*** Opening TEXT ***

By the middle of the seventeenth century the abbot-general of the congregation had under his jurisdiction more than one hundred abbeys and priories. Men like Fronteau, chancellor of the university and author of many works, Laleman, Chapponel, Reginier, Chengot, Beurier, du Moulinet, founder of the national library, and Augustine Hay, a Scotsman who wrote the Scotia sacra and officiated at Holyrood, Scotland, in 1687, were sons of the French congregation. The astronomer Alexandre Guy Pingré was librarian of Sainte-Geneviève.

In 1744, King Louis XV decided to replace the abbey church, then in poor condition. An immense abbey church over the old crypt was built, to designs by Jacques-Germain Soufflot; in part rebuilt, it serves today as the Panthéon. The Abbey of Saint Genevieve was renamed as the Panthéon due to the French Revolution, and the secularization of religion once the revolution started. The Panthéon was constructed with a united lightness of construction of Gothic churches with the purity and magnificence of Greek architecture. The remodeling of the Abbey of Saint Genevieve was completed right after the French Revolution started in 1790. Architect, Jacques-Germain Soufflot, died in 1780 and his pupil, Jean-Baptiste Rondelet completed the Panthéon in his absence. The abbey church was devastated during the French Revolution. The architectural lanterns and bells were removed from the facade. All of the religious friezes and statues were destroyed in 1791, to be it replaced by statuary and murals on patriotic themes. The relics of Saint Geneviève were burnt; what could be salvaged was placed at Saint-Étienne-du-Mont.

*** Closing TEXT ***

- QUESTIONS ON THE MATERIAL:
**A.** List every year given as a four-digit number in the text about the Abbey of Saint Genevieve, in the order they appear.
**B.** From the text about the Abbey of Saint Genevieve, quote the part that opens with the words containing "By the middle" and closes with "librarian of Sainte-Geneviève.".
**C.** Render this sentence from the text about the Abbey of Saint Genevieve in French: "The relics of Saint Geneviève were burnt; what could be salvaged was placed at Saint-Étienne-du-Mont."

*** Opening EXERCISE DATA ***

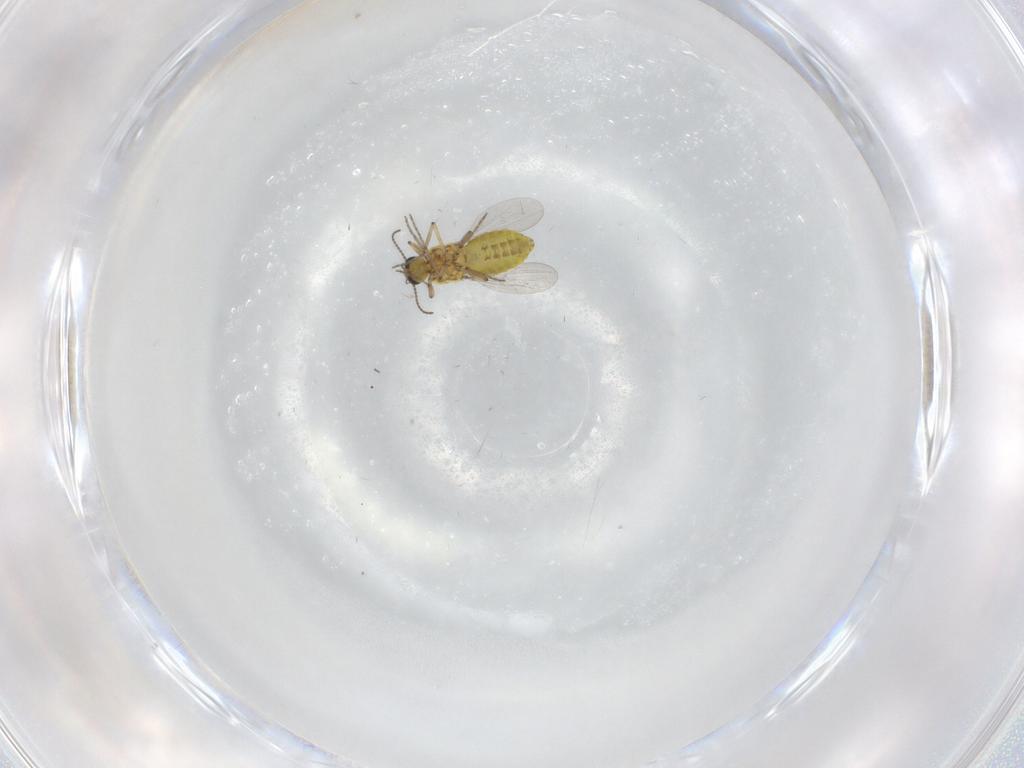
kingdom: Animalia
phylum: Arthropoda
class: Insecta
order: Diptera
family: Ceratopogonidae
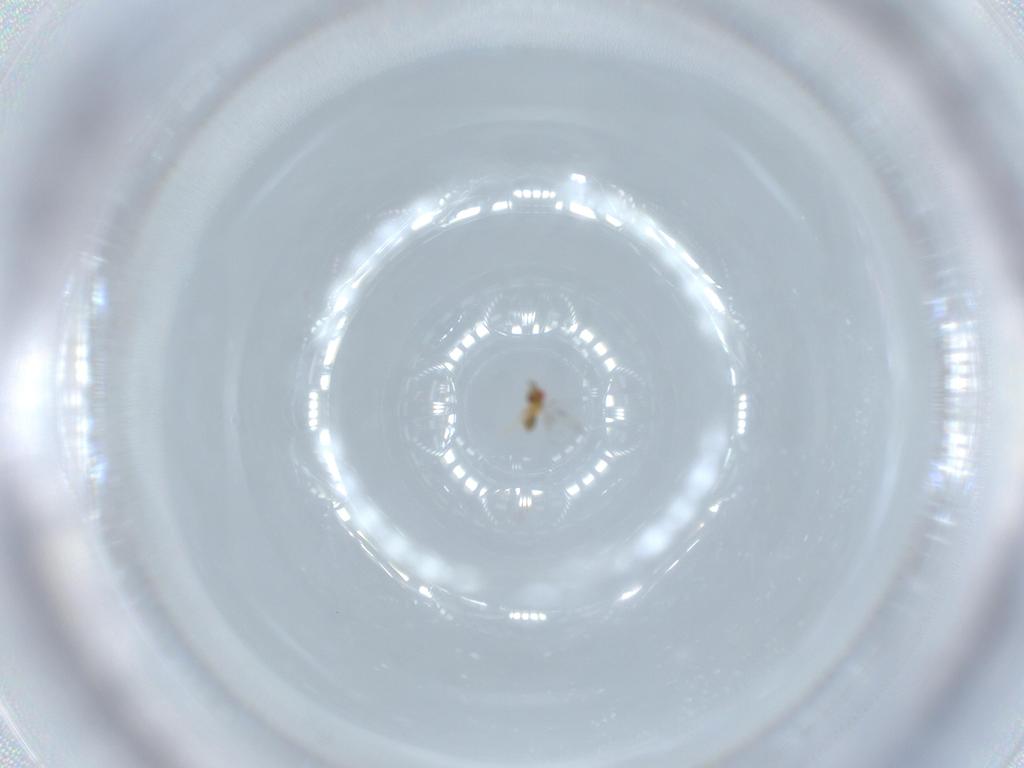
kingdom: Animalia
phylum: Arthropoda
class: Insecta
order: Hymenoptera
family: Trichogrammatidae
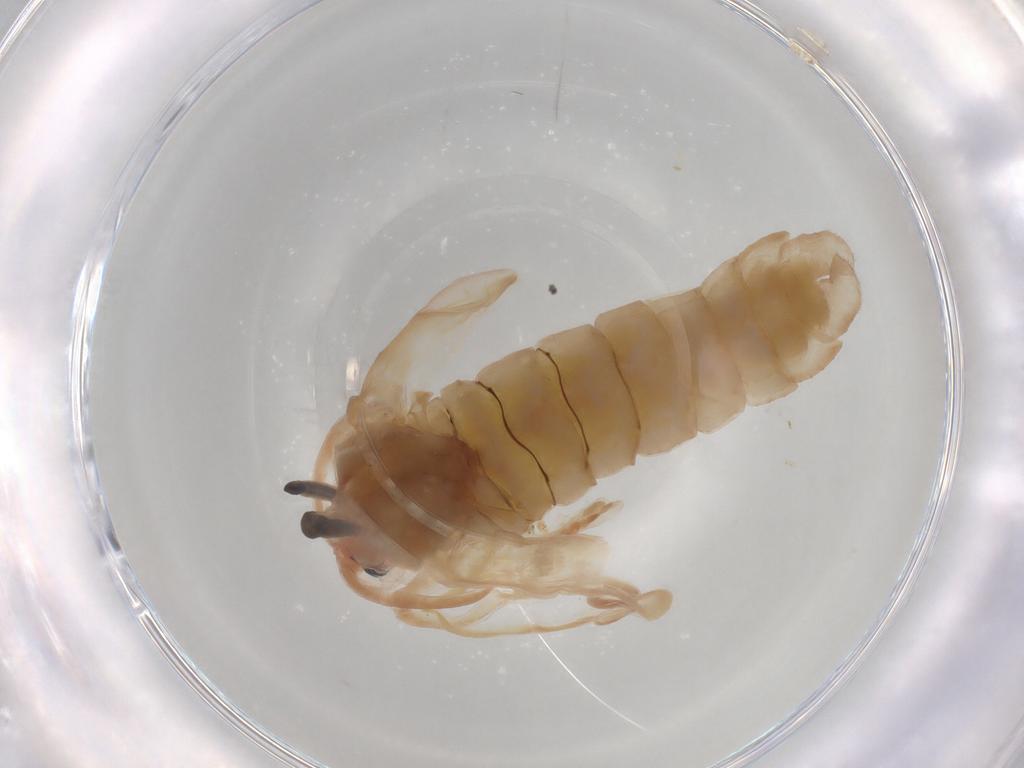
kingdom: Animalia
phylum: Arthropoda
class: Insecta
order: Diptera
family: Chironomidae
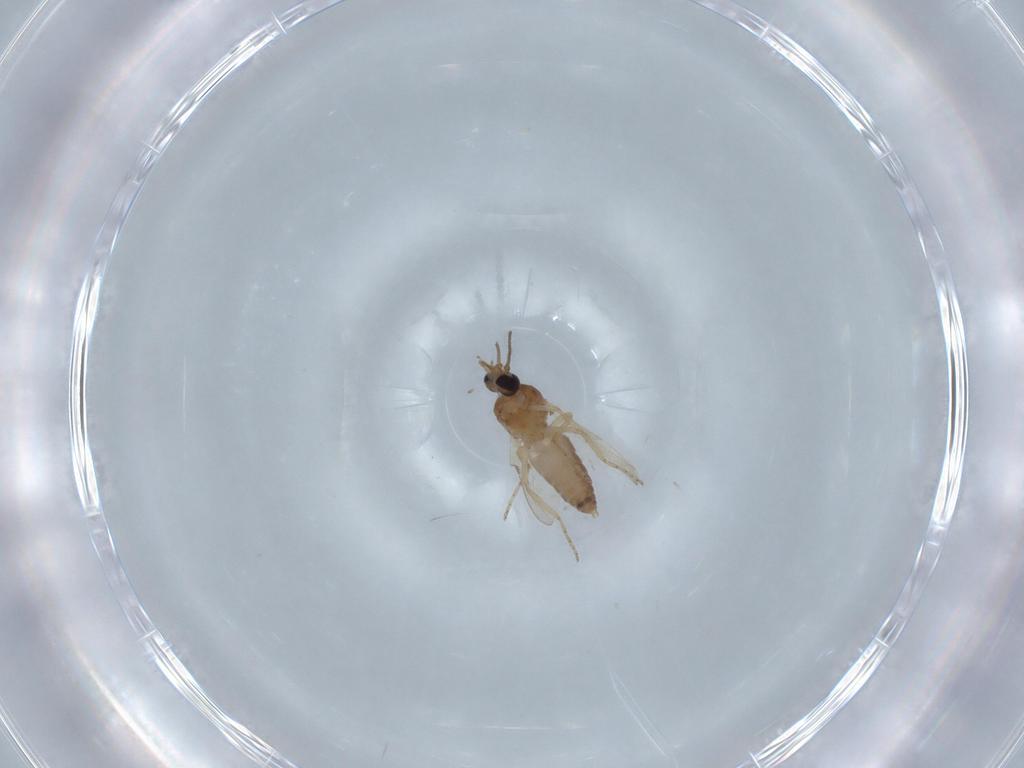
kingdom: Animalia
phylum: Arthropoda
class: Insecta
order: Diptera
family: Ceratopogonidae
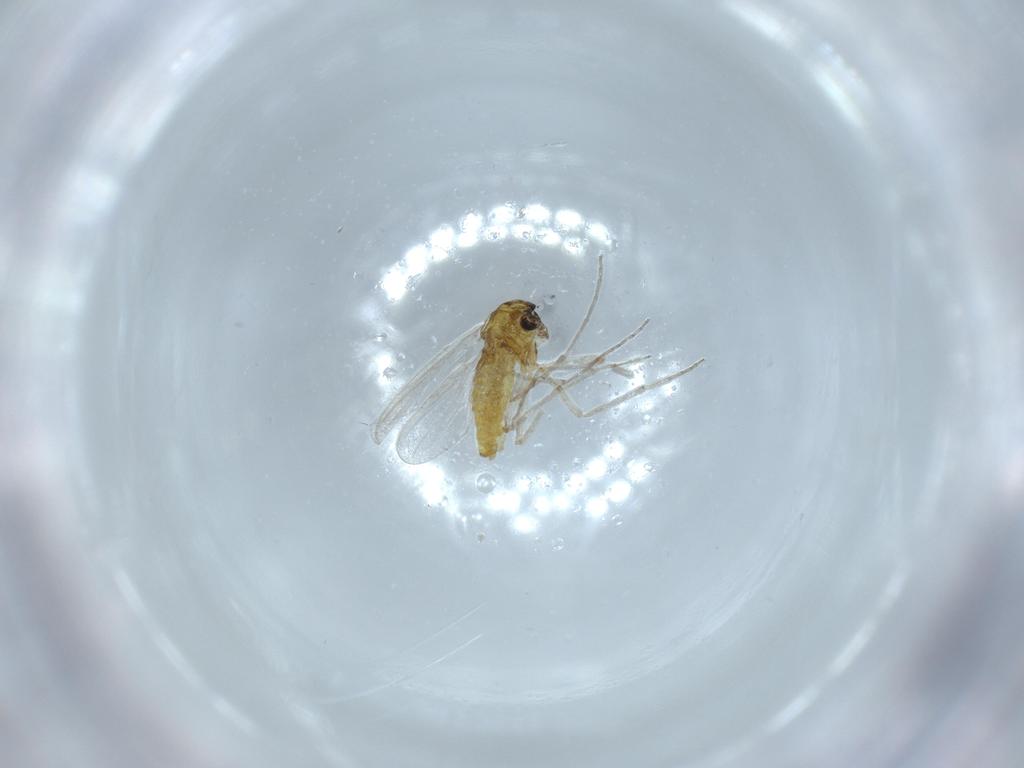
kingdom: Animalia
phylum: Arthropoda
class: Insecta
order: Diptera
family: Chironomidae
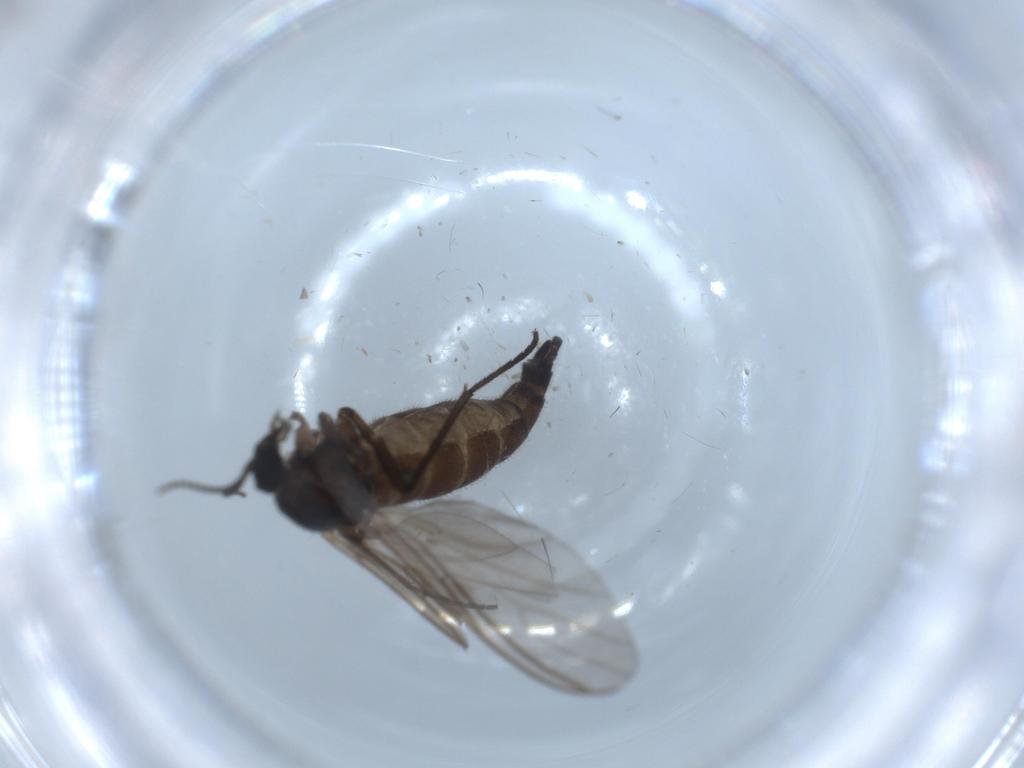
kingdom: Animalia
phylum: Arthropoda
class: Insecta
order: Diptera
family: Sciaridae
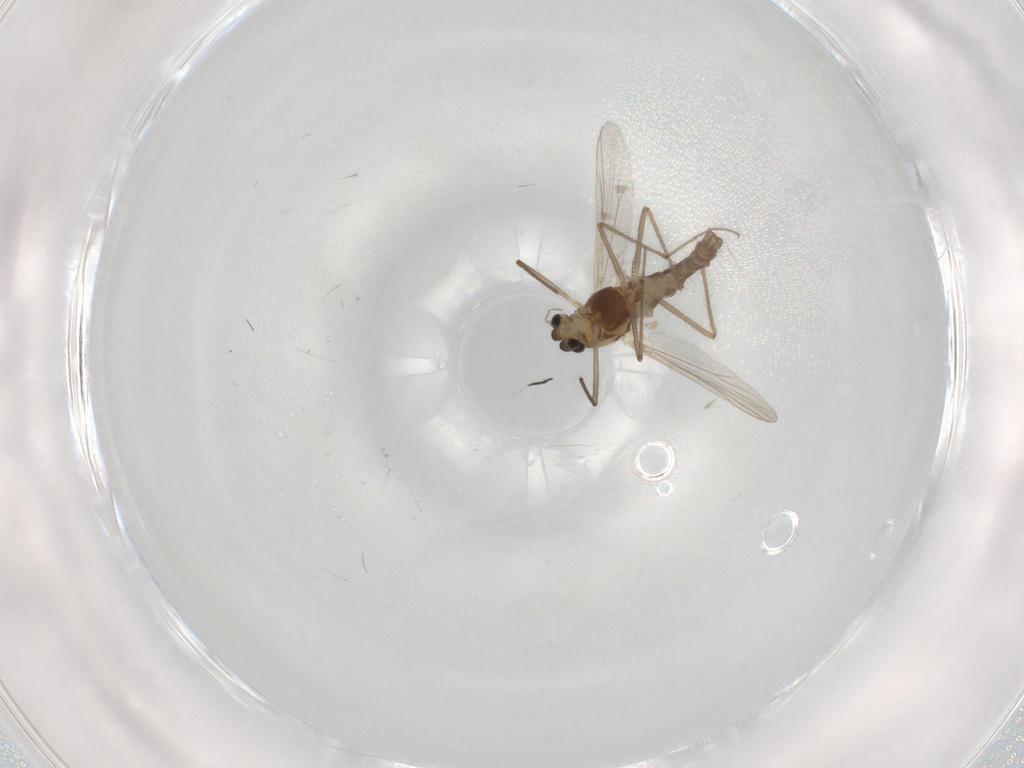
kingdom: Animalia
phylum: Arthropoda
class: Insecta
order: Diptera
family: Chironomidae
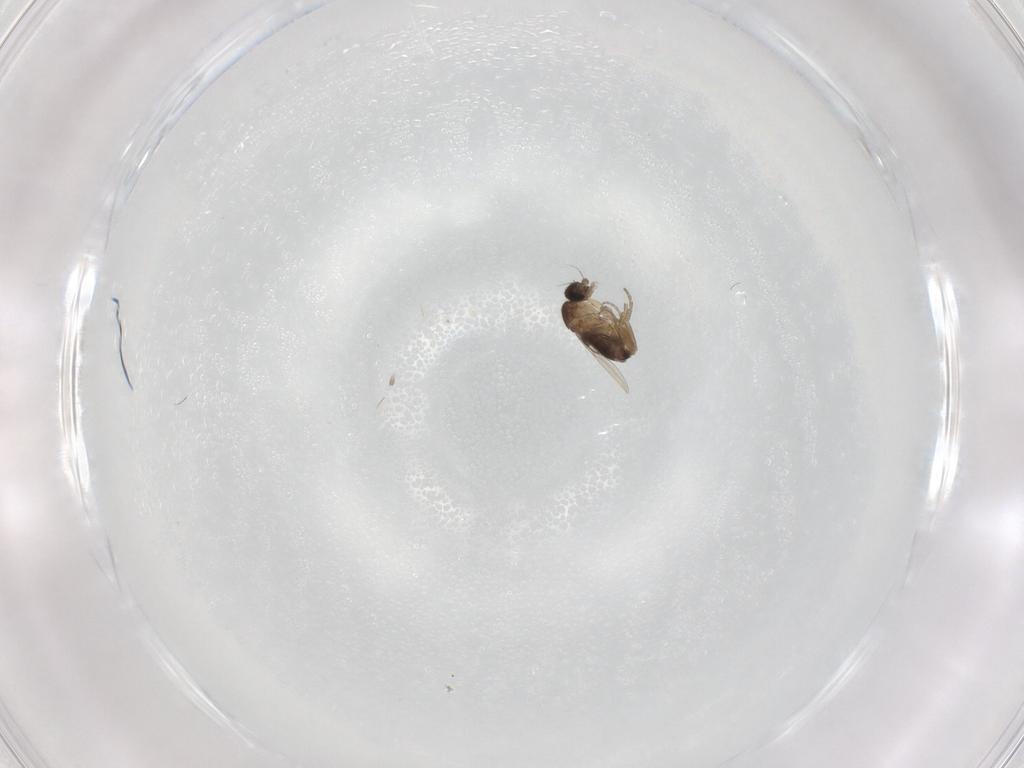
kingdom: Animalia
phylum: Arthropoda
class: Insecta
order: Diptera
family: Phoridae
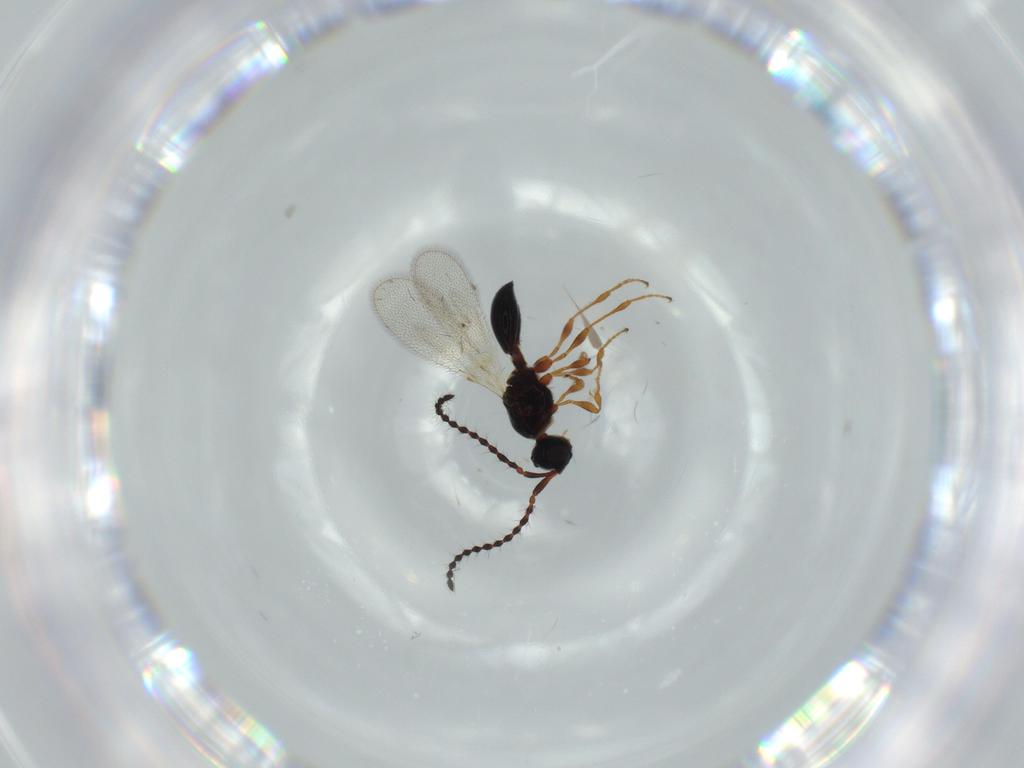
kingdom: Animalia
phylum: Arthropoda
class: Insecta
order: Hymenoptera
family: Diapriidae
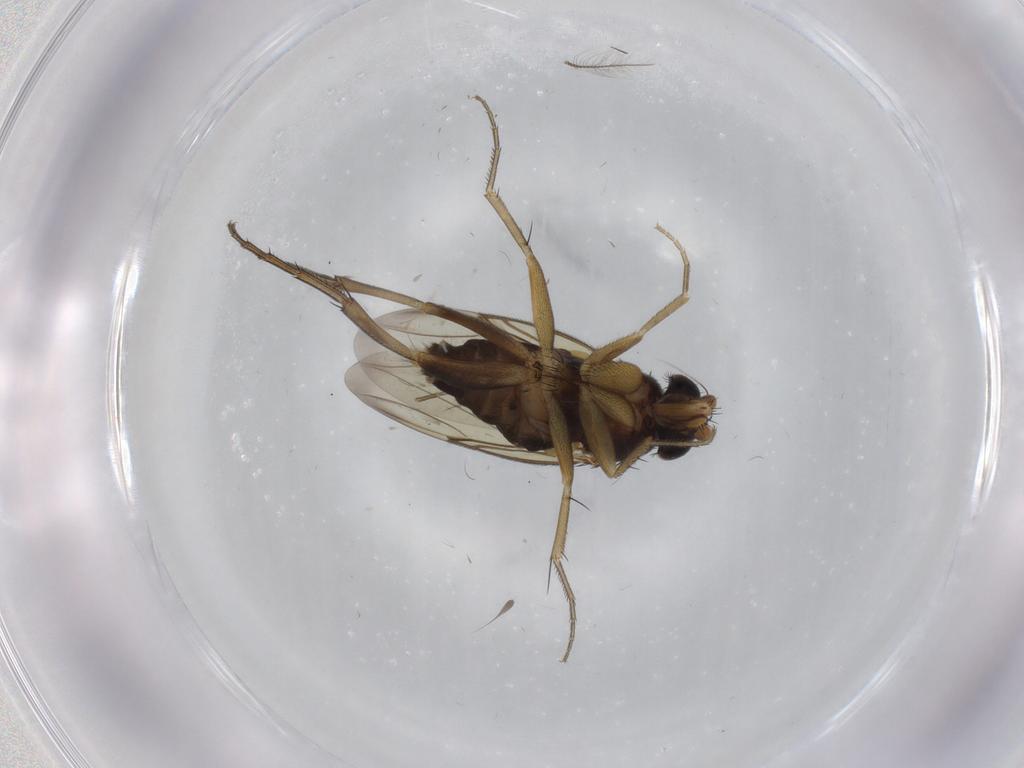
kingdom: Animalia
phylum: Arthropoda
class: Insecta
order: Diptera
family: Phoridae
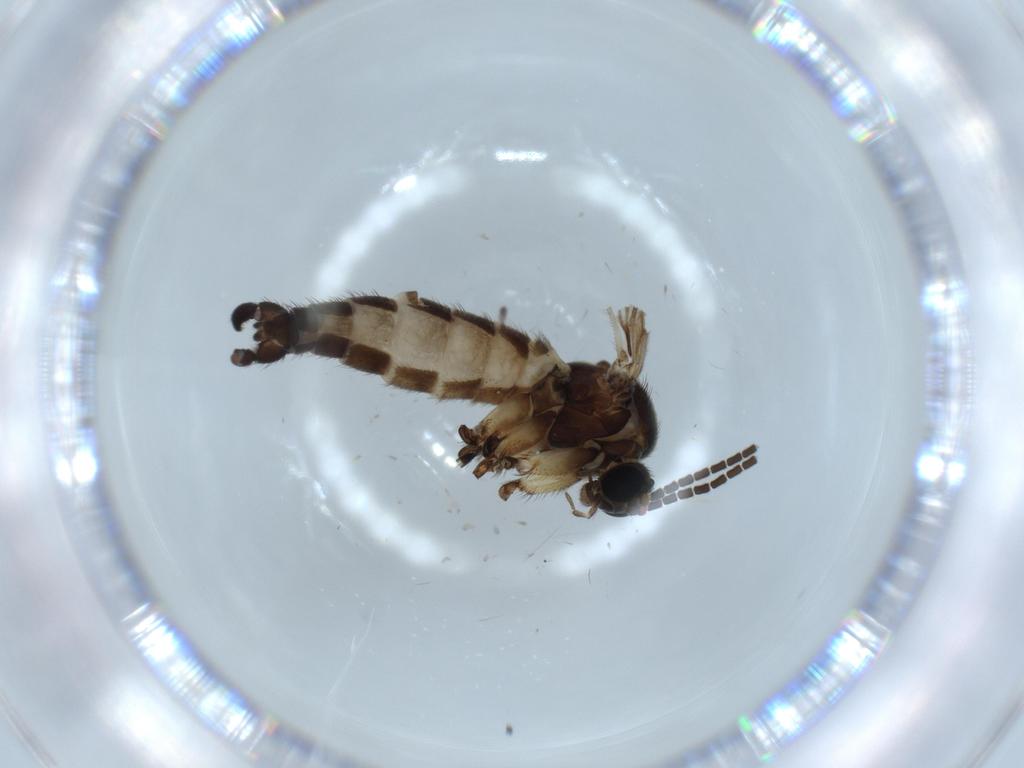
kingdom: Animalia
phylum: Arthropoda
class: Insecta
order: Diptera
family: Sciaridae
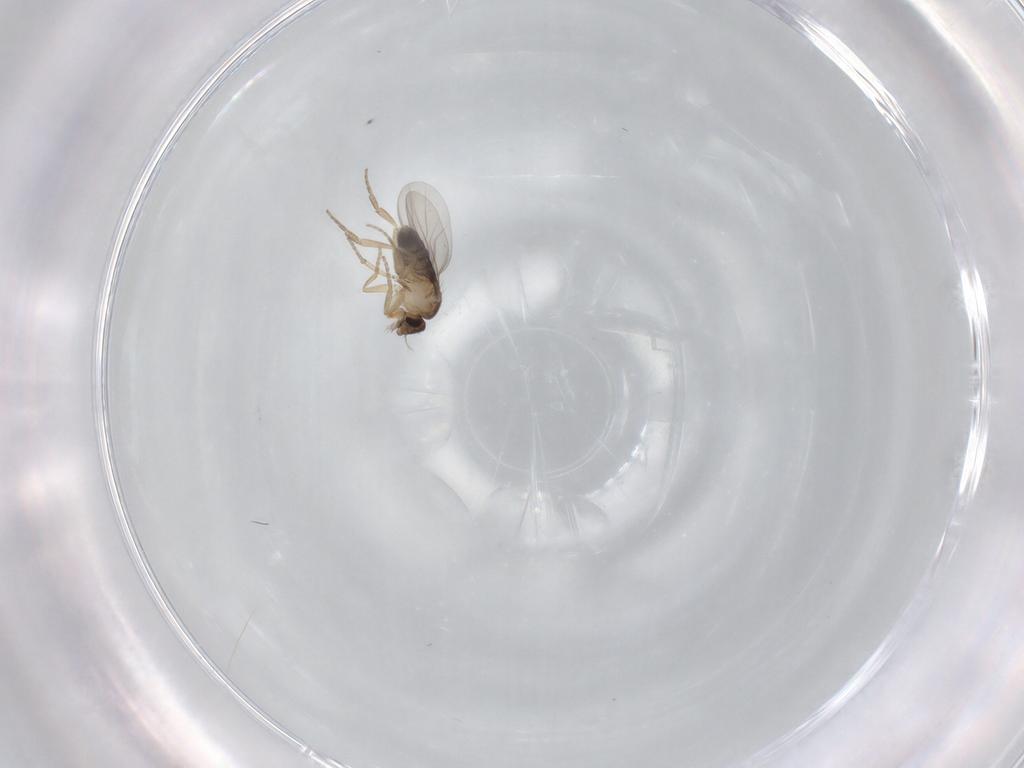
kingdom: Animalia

*** Closing EXERCISE DATA ***

- EXERCISE RESULTS:
**A.** 1687, 1744, 1790, 1780, 1791

**B.**
By the middle of the seventeenth century the abbot-general of the congregation had under his jurisdiction more than one hundred abbeys and priories. Men like Fronteau, chancellor of the university and author of many works, Laleman, Chapponel, Reginier, Chengot, Beurier, du Moulinet, founder of the national library, and Augustine Hay, a Scotsman who wrote the Scotia sacra and officiated at Holyrood, Scotland, in 1687, were sons of the French congregation. The astronomer Alexandre Guy Pingré was librarian of Sainte-Geneviève.

**C.** Les reliques de sainte Geneviève furent brûlées ; ce qui put être sauvé fut déposé à Saint-Étienne-du-Mont.